= Humphrey de Bassingbourne =

Humphrey de Bassingbourne (fl. 1206), was an English itinerant justice.

Humphrey, in the year 1206, when certain fines were acknowledged before him and Richard de Seing at St. Edmund's, Cambridge, and Bedford. On this occasion he is called Humphrey, archdeacon of Salisbury, and Foss has identified this Humphrey with the Humphrey de Bassingbourne who, according to Le Neve, was archdeacon of Sarum in various years from 1188 to 1222. William Henry Jones, however, in his work, Fasti Ecclesiæ Sarisberiensis, remarks that there were several archdeacons of the name of Humphrey in the diocese of Salisbury about this time, and that Le Neve is possibly confusing Humphrey, who was archdeacon of Wiltshire in 1214, with another Humphrey who was archdeacon of Salisbury in 1222.
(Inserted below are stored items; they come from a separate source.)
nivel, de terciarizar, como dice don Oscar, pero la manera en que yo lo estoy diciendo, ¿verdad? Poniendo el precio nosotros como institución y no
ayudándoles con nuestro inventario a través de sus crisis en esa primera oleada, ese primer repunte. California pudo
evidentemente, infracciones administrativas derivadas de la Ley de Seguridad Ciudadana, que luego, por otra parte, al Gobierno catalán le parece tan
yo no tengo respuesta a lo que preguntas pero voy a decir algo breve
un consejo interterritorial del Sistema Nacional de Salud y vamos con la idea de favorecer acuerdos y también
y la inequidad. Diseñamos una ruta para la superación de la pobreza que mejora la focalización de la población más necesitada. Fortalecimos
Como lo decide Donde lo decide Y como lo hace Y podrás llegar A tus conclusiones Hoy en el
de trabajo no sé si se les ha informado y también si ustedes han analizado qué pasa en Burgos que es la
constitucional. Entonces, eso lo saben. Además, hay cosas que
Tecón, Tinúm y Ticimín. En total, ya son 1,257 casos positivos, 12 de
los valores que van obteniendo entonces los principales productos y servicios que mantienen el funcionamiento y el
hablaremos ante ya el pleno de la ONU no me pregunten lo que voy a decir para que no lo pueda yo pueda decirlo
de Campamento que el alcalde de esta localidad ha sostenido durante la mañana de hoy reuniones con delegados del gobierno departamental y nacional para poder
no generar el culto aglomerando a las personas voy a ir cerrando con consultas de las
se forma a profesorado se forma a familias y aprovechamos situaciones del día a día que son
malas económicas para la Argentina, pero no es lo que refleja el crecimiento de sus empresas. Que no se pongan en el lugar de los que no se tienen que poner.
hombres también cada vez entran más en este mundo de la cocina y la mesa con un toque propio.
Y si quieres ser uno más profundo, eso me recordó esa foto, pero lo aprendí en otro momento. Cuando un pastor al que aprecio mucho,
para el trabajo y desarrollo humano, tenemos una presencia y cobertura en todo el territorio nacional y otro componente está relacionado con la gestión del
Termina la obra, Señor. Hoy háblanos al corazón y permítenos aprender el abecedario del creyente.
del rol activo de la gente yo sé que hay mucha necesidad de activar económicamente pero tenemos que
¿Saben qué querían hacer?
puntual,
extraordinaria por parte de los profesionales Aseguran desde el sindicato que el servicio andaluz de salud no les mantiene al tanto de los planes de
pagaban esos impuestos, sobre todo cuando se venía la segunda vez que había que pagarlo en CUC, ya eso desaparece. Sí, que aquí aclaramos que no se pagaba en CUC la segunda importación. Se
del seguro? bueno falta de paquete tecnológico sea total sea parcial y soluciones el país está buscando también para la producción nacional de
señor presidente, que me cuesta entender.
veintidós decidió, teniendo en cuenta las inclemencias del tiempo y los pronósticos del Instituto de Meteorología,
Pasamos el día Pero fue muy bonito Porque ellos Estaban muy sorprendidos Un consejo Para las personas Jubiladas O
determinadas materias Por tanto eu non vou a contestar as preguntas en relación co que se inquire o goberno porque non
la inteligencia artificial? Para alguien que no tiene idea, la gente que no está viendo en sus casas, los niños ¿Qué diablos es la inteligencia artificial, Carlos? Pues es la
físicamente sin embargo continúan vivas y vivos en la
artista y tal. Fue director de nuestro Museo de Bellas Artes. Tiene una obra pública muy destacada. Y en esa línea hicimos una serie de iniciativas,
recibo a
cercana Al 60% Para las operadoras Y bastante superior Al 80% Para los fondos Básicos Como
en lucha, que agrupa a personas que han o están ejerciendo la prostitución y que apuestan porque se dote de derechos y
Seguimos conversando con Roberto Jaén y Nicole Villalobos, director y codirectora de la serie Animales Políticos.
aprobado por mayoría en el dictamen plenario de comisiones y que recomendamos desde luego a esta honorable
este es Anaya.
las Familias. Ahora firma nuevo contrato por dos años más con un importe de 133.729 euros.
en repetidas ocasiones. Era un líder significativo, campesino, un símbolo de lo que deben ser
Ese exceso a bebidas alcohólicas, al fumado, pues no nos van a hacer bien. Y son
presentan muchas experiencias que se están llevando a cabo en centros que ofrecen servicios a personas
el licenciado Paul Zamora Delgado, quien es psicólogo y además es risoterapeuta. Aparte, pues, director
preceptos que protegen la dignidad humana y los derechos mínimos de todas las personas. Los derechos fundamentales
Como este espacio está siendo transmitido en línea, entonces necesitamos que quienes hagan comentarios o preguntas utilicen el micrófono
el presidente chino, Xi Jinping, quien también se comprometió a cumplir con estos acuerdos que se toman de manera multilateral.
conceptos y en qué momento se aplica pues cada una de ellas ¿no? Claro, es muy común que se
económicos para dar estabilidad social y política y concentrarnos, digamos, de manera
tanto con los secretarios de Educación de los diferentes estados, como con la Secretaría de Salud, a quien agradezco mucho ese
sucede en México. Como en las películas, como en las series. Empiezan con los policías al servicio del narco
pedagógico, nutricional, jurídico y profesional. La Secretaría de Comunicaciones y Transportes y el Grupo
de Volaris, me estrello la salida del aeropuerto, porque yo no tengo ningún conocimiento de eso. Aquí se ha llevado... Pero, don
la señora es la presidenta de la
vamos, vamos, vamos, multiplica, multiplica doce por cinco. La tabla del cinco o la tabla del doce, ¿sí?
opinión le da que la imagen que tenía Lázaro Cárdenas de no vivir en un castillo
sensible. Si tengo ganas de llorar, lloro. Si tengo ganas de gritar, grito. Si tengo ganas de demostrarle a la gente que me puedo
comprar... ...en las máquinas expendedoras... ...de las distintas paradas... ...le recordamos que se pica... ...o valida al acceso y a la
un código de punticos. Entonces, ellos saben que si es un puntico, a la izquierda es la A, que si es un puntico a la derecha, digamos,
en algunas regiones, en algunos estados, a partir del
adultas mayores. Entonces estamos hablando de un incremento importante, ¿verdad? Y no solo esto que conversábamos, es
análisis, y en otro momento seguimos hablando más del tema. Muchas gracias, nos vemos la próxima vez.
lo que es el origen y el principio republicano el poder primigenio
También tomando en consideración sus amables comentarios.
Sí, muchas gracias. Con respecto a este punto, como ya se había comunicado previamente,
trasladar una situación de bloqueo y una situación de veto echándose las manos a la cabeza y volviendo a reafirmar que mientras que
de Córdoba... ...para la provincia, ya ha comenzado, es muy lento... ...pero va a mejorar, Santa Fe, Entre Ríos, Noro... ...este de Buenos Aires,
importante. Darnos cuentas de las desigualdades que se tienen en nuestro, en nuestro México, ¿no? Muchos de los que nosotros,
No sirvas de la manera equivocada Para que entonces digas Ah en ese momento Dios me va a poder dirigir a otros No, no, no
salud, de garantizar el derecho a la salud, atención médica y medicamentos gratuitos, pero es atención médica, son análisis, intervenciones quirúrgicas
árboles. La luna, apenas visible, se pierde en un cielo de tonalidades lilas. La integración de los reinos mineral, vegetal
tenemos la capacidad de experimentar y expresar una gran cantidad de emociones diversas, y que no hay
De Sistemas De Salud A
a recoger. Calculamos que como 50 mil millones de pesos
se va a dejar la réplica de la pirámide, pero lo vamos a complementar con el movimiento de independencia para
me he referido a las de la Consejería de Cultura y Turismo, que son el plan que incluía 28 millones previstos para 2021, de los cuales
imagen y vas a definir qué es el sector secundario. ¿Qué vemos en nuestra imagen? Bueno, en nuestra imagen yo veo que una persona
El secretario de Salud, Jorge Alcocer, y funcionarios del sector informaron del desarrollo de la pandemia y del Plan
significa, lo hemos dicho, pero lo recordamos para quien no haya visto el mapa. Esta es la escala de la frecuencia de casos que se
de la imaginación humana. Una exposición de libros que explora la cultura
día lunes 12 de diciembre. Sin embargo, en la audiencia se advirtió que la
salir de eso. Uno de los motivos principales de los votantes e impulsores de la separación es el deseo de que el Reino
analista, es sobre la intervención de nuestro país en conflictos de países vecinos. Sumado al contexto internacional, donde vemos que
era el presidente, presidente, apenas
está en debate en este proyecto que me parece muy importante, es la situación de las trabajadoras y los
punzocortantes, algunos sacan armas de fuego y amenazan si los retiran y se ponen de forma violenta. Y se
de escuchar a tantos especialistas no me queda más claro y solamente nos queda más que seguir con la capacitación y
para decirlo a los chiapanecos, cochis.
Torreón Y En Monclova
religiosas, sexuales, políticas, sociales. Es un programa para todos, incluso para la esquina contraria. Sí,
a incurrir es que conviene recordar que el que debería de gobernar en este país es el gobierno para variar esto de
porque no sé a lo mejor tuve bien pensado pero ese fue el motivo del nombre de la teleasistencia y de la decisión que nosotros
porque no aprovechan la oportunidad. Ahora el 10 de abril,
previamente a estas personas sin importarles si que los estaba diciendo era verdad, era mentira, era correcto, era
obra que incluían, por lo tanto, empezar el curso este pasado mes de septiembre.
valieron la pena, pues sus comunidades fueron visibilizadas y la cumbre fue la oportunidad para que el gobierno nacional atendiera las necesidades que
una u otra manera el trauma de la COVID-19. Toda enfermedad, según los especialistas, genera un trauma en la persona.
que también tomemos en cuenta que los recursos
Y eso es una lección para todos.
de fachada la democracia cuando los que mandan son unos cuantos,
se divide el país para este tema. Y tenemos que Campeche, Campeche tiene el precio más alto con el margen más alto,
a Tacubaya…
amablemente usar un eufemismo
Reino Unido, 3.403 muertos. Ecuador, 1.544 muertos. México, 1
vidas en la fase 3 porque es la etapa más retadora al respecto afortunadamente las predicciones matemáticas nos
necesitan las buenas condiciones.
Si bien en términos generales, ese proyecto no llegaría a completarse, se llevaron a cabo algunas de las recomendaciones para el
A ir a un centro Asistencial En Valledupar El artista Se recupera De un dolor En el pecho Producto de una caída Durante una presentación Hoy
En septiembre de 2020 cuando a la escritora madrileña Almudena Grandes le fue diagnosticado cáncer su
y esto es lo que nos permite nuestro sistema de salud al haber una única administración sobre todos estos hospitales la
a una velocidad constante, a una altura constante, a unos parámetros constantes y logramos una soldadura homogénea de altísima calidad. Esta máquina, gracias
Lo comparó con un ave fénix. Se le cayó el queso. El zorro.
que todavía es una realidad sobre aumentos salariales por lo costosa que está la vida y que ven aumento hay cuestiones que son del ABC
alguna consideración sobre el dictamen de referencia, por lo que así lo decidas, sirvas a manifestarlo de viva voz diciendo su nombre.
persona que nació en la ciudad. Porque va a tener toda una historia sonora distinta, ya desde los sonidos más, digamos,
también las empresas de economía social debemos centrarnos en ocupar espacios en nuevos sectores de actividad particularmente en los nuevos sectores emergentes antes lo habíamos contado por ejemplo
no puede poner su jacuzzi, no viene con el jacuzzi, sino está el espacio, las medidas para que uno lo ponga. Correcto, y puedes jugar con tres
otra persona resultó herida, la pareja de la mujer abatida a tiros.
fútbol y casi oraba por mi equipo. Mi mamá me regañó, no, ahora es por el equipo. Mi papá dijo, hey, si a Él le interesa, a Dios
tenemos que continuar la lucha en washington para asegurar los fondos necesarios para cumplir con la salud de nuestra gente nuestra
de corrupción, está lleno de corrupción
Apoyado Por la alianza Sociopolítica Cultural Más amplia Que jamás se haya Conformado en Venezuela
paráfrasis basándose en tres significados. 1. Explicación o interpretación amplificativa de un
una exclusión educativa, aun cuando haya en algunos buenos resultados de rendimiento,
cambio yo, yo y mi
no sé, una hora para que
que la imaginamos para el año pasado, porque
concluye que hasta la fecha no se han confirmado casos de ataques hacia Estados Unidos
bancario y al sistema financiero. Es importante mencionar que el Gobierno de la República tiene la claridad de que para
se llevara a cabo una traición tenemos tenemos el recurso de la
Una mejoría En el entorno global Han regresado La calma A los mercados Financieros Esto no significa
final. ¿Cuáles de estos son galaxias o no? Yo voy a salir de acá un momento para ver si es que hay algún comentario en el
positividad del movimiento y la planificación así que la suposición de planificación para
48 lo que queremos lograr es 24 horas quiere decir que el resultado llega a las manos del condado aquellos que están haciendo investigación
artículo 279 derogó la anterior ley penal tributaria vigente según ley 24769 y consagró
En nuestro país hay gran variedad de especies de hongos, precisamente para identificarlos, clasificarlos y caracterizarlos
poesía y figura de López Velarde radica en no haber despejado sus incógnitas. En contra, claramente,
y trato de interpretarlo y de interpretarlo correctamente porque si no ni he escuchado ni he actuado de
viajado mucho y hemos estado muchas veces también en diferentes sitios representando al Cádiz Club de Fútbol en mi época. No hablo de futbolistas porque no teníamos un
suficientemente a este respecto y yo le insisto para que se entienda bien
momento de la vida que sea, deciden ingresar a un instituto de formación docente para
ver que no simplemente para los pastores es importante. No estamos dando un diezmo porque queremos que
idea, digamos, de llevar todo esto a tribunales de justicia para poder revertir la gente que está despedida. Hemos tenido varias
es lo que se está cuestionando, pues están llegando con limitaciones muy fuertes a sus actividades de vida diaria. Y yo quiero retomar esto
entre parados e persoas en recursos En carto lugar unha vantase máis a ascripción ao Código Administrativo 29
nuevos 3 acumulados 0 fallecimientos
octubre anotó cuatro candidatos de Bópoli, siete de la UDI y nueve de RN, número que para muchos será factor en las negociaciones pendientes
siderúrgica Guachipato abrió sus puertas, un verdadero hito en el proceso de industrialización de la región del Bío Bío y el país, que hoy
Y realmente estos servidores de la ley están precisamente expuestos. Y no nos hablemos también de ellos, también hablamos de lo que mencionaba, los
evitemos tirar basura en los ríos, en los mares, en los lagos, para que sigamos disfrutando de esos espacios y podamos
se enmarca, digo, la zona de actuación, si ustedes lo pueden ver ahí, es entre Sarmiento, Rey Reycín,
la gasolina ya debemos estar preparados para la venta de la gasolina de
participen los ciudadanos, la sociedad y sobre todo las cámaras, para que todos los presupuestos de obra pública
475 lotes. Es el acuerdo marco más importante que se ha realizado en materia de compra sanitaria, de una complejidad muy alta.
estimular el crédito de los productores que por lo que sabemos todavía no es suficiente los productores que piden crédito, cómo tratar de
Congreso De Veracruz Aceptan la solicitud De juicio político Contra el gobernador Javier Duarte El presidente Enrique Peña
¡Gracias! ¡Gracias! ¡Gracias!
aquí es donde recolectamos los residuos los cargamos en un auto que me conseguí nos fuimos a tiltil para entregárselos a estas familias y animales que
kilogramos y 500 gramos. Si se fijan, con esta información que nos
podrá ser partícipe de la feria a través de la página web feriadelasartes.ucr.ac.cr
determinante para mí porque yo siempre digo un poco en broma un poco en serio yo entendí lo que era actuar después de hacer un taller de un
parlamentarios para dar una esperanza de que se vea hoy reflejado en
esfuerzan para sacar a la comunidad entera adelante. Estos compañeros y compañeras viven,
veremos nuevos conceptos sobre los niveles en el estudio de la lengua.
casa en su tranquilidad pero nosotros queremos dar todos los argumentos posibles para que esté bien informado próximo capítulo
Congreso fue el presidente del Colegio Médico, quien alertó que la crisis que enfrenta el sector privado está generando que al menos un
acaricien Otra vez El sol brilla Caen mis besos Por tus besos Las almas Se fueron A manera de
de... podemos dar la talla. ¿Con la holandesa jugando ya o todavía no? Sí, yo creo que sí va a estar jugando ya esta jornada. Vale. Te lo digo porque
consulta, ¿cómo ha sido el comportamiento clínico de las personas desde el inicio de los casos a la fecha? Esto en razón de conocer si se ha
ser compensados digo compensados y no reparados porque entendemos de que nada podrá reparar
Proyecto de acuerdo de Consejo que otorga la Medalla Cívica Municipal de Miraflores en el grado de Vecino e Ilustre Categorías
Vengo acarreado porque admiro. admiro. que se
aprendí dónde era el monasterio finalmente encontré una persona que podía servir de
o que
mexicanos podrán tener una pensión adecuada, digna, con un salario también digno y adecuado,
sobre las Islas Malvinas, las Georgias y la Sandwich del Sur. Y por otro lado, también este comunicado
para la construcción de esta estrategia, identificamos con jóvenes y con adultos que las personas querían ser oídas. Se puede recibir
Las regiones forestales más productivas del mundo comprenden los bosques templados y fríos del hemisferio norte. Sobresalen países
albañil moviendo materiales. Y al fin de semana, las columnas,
We learn from an entry in the Close Rolls for 1208 that in April this year the goods of the archdeacon of Sarum, which had been confiscated at the time of the interdict, were restored to him; and from the same authority we learn that in 1216 Humphrey, archdeacon of Sarum, received letters of protection from the king. It was probably just previous to this that he had incurred the king's displeasure, and been obliged to pay a fine of one hundred marks and a palfrey as the price of his restoration to the king's favour.